The citizen of tomorrow needs to be standardized as most as possible. This system was established first in America, then in Western Europe then, with the fall of the wall, everywhere else. The last resistant countries, some Moslem nations, have been recently destroyed, pulverized indeed. This is because we must conform:
From some ethical teacher, be it a minister, a favourite essayist, or merely prevailing opinion, we accept a standardized code of social conduct to which we conform most of the time.
This is basically what utters with some imprudence and arrogance Bernays in his book: a good reader of Babbitt, the masterwork of Upton Sinclair denouncing the standardized bourgeois citizen of America, Bernays sees in America the laboratory of the future to create the mixed-up, robotic and standardized citizen of the one world republic!
The extraordinary, growing, and sane standardization of stores, offices, streets, hotels, clothes, and newspapers throughout the United States...
All this stuff basically serves one purpose like in the Bible, when the psalmist and Job are comparing themselves to the bird captured by the fowler: the ensnarement of the mind.
There is consequently a vast and continuous effort going on to capture our minds in the interest of some policy or commodity or idea.
Politicians are mere products like soap and pasta. Even war is a product you can sell with some propaganda salsa. To create a war against Syria is not more complicated than to create a war against Germany a century ago! Writes Bernays:
The manipulators of patriotic opinion made use of the mental clichés and the emotional habits of the public to produce mass reactions against the alleged atrocities, the terror and the tyranny of the enemy.

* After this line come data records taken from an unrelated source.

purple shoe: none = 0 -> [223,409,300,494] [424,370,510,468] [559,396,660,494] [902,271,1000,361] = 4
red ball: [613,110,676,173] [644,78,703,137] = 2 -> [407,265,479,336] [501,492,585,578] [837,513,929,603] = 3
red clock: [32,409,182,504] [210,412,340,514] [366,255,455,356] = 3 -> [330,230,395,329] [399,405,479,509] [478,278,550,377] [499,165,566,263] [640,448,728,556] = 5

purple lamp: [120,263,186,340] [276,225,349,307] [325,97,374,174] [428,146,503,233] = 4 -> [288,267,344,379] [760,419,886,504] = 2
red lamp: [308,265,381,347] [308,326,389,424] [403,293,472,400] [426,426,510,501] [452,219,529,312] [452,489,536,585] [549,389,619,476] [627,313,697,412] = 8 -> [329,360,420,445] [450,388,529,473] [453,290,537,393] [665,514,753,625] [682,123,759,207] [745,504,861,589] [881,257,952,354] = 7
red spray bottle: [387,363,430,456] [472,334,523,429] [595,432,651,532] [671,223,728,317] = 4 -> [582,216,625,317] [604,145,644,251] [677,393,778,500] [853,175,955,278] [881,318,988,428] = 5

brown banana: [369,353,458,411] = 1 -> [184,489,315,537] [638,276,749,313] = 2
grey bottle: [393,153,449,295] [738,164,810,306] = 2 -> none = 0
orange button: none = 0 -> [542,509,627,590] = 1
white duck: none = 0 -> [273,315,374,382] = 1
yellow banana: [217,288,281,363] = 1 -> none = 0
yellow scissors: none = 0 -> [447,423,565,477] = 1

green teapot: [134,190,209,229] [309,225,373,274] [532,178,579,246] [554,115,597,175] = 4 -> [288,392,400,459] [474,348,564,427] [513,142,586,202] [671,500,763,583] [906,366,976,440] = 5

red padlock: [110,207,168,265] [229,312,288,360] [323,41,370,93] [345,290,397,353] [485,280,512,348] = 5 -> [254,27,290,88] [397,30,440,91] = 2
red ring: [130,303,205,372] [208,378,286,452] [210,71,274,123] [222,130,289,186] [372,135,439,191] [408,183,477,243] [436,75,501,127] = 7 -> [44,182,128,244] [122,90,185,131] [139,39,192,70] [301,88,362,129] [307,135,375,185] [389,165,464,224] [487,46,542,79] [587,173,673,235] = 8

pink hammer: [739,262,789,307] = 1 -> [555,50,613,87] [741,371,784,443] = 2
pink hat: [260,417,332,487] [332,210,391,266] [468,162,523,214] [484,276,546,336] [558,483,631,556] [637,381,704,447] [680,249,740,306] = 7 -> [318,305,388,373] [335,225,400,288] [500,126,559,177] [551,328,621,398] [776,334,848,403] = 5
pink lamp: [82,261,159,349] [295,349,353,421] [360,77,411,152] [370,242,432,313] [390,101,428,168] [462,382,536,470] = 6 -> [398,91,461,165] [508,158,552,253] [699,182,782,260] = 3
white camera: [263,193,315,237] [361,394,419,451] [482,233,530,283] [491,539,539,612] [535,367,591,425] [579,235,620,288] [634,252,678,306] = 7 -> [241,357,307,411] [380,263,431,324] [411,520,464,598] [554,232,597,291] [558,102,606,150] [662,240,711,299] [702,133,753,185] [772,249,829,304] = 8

And Bernays does not believe that universal literacy can create a freer man; on the contrary the well-informed citizen is the more manipulated:
But instead of a mind, universal literacy has given him rubber stamps, rubber stamps inked with advertising slogans, with editorials, with published scientific data, with the trivialities of the tabloids and the platitudes of history, but quite innocent of original thought.
We should now promote a non-reader citizen! Yet he would be a victim of manipulators of images and symbols carried on his cellular phone, that omnipresent companion and transmitter of alienation.
In politics too Bernays sees no reasons to be more romantic:
Ever since then we have agreed, for the sake of simplicity and practicality, that party machines should narrow down the field of choice to two candidates, or at most three or four.
The modern world is such divided between hidden elite of manipulators and a big mass of manipulated (and happy to be so) people, a herd victim of the global mind control:
But clearly it is the intelligent minorities which need to make use of propaganda continuously and systematically. In the active proselytizing minorities in whom selfish interests and public interests coincide lie the progress and development of America.
We do know how cruel and irresponsible these 'active proselytizing elites' can be nowadays. In order to be realistic and not only pessimistic, Bernays adds that humanity is a gregarious species and that modern science, this great liberator of our superstitions, has thus described our brain (this was prior to psychoanalysis founded by his uncle):
This assumed that the human mind was merely an individual machine, a system of nerves and nerve centres, reacting with mechanical regularity to stimuli, like a helpless, will-less automaton. It was the special pleader's function to provide the stimulus which would cause the desired reaction in the individual purchaser.
Thanks to God, to save us from modern science and propaganda, we have the psalms:
Our soul is escaped as a bird out of the snare of the fowlers: the snare is broken, and we are escaped.